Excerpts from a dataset
*** Block opens ***

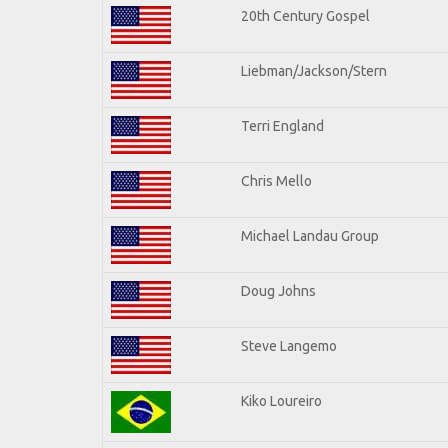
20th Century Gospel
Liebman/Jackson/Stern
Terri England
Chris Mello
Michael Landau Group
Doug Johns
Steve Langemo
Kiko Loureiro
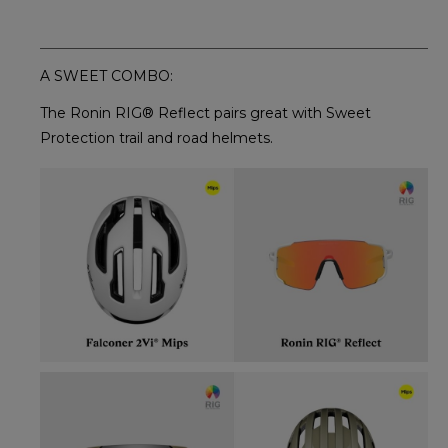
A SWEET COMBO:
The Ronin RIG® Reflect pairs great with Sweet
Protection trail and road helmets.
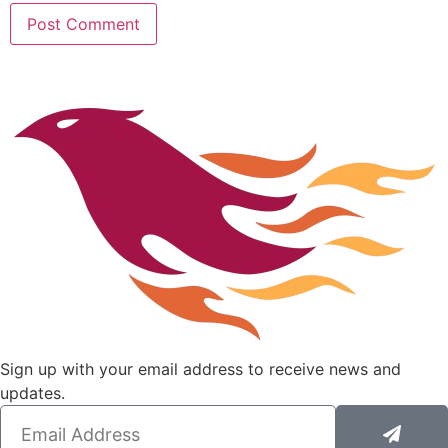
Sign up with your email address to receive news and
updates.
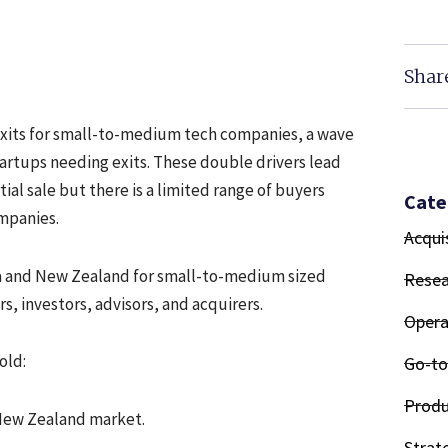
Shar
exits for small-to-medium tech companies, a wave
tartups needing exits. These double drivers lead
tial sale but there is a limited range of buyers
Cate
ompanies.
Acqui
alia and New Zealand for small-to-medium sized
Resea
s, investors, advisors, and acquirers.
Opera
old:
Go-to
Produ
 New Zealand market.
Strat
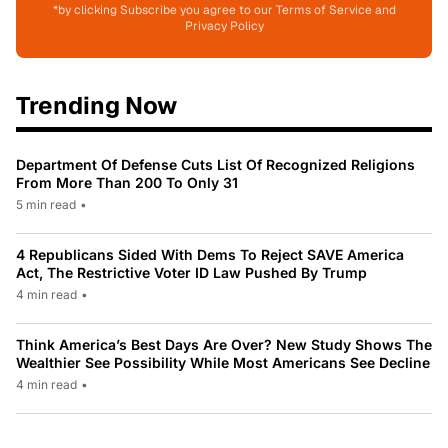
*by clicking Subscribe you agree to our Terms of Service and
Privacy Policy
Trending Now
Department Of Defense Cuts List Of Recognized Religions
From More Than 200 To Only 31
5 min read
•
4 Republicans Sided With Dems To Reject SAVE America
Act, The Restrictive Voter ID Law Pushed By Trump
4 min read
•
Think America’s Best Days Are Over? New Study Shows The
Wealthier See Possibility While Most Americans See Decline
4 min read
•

*** Block closes ***
*** Block opens ***

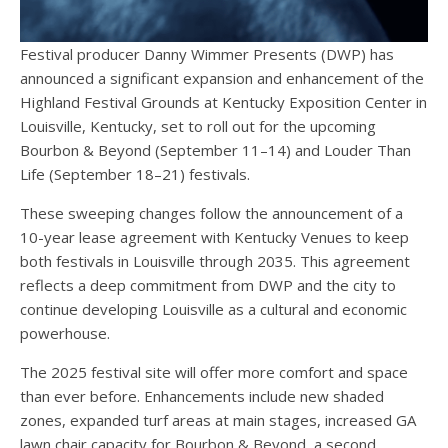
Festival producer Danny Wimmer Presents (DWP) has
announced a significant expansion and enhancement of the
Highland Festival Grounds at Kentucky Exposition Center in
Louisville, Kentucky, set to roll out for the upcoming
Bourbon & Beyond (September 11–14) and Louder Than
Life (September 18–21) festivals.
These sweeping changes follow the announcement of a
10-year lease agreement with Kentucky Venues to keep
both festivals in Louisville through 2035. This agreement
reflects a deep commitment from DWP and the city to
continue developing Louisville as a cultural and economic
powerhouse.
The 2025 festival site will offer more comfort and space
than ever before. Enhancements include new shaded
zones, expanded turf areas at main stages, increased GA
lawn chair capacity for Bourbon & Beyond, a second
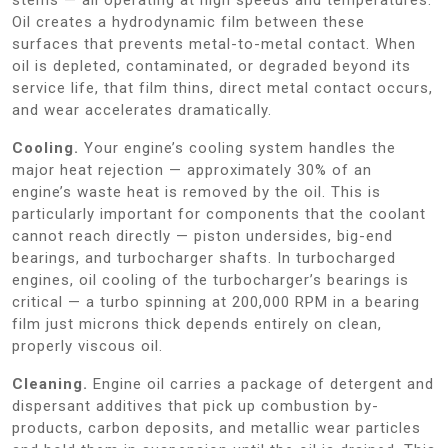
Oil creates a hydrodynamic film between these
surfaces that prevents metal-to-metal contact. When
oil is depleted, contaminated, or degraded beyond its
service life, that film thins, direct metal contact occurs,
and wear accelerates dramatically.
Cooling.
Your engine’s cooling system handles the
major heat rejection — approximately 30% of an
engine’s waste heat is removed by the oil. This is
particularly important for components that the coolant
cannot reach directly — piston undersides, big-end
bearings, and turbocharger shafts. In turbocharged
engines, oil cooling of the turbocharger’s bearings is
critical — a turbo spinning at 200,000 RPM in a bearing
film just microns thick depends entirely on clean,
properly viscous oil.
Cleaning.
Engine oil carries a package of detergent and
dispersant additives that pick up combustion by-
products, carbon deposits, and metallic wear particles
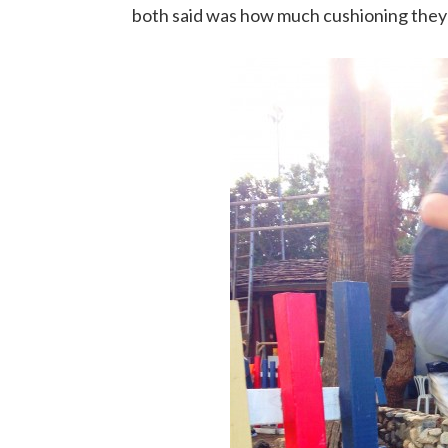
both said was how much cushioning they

*** Block closes ***

_Exercise requirements_.
Filter the data down to the lines that contain the string "medium", and copy them.

_Finished task_.
exits for small-to-medium tech companies, a wave
alia and New Zealand for small-to-medium sized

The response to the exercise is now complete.